In one instance, security researchers observed attackers exploiting CVE-2021-1636, a known vulnerability in Microsoft SQL Server, to gain an initial foothold in one of the Ukrainian organizations. The access in the victim environment was reportedly used to deploy and then execute HermeticWiper on the attackers’ target.
The same report also claims that the same attackers likely exploited vulnerabilities in Microsoft Exchange Server and Apache Tomcat to steal and dump credentials, run PowerShell commands, and execute malware. As such, it is likely that the threat actor behind these attacks is technically sophisticated and maintains a wide toolbox of potential intrusion vectors.
On 15 Mar 2022, the Cybersecurity and Infrastructure Security Agency (CISA) and the Federal Bureau of Investigation (FBI) issued a joint advisory containing technical details and mitigations related to the ability of Russian state-sponsored cyber actors to gain network access through exploitation of default multi factor authentication (MFA) protocols and CVE-2021-34527, a known vulnerability affectingWindows Print Spooler, widely referred to as “PrintNightmare.”

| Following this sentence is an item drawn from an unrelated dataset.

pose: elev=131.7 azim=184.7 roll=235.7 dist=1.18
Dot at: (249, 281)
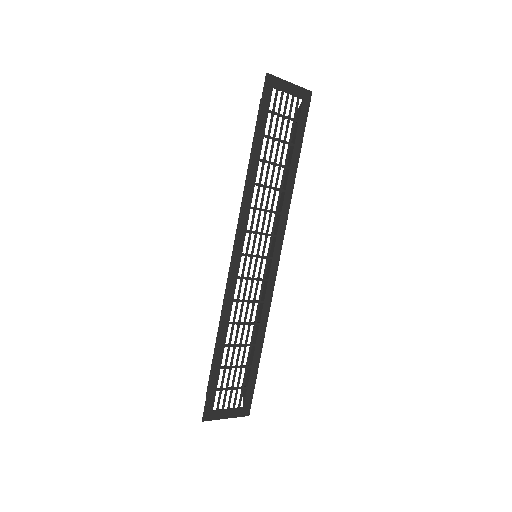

According to the advisory, Russian-state sponsored threat actors have repeatedly exploited PrintNightmare to run arbitrary code with system privileges. This privilege escalation technique was later used to access cloud servers and email accounts, with the ultimate goal of exfiltrating sensitive information.
PrintNightmare is a vulnerability that has been exploited by a wide number of threat actors and malware operators since it’s been disclosed. The Associations tab in Digital Shadows (now ReliaQuest)’ Vulnerability Intelligence portal helps security professionals analyze the various links malicious actors had with this vulnerability and thus shows how severe this vulnerability can be. Patching this vulnerability should be a high priority for organizations concerned about Russian-state sponsored cyber actors during these tense times.
As we’ve highlighted in this blog, vulnerability intelligence can be an incredible asset for fine-tuning your vulnerability management process. By understanding the context behind individual vulnerabilities, security teams can move away from solely using CVSS scores and instead focus on what matters to your organization. Too many vulnerabilities and far too little time are common sentiments among the security community; at Digital Shadows (now ReliaQuest), we pride ourselves in allowing our clients to reduce the noise and focus on what matters. Taking a risk-based approach is the most effective method of targeting vulnerabilities, which will ultimately have the most significant impact on reducing your overall cyber risk.